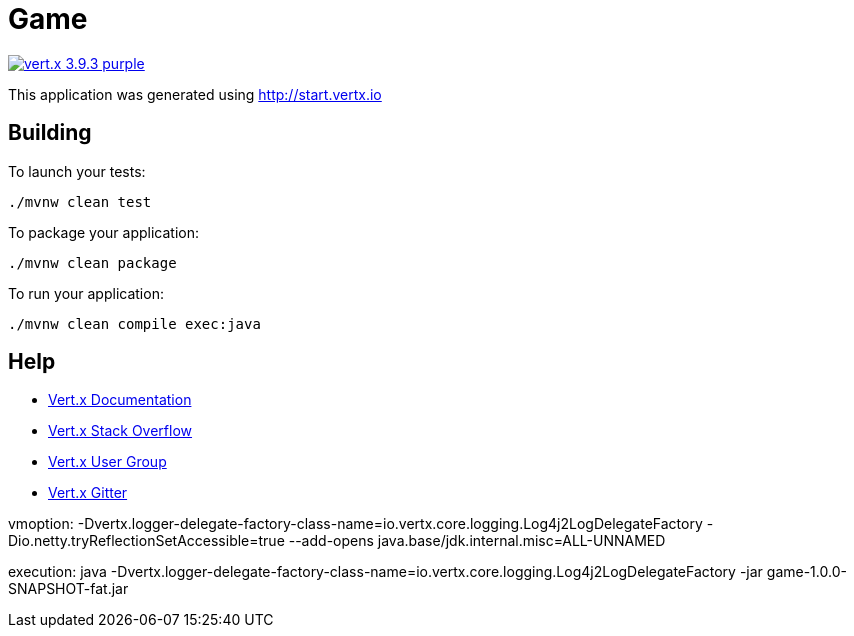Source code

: = Game

image:https://img.shields.io/badge/vert.x-3.9.3-purple.svg[link="https://vertx.io"]

This application was generated using http://start.vertx.io

== Building

To launch your tests:
```
./mvnw clean test
```

To package your application:
```
./mvnw clean package
```

To run your application:
```
./mvnw clean compile exec:java
```

== Help

* https://vertx.io/docs/[Vert.x Documentation]
* https://stackoverflow.com/questions/tagged/vert.x?sort=newest&pageSize=15[Vert.x Stack Overflow]
* https://groups.google.com/forum/?fromgroups#!forum/vertx[Vert.x User Group]
* https://gitter.im/eclipse-vertx/vertx-users[Vert.x Gitter]


vmoption:
-Dvertx.logger-delegate-factory-class-name=io.vertx.core.logging.Log4j2LogDelegateFactory -Dio.netty.tryReflectionSetAccessible=true --add-opens java.base/jdk.internal.misc=ALL-UNNAMED

execution:
java -Dvertx.logger-delegate-factory-class-name=io.vertx.core.logging.Log4j2LogDelegateFactory -jar game-1.0.0-SNAPSHOT-fat.jar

....

• **Problem statement**
Every line with the word "delegate" in it should be copied from the listing above.

• **Problem solution**
-Dvertx.logger-delegate-factory-class-name=io.vertx.core.logging.Log4j2LogDelegateFactory -Dio.netty.tryReflectionSetAccessible=true --add-opens java.base/jdk.internal.misc=ALL-UNNAMED
java -Dvertx.logger-delegate-factory-class-name=io.vertx.core.logging.Log4j2LogDelegateFactory -jar game-1.0.0-SNAPSHOT-fat.jar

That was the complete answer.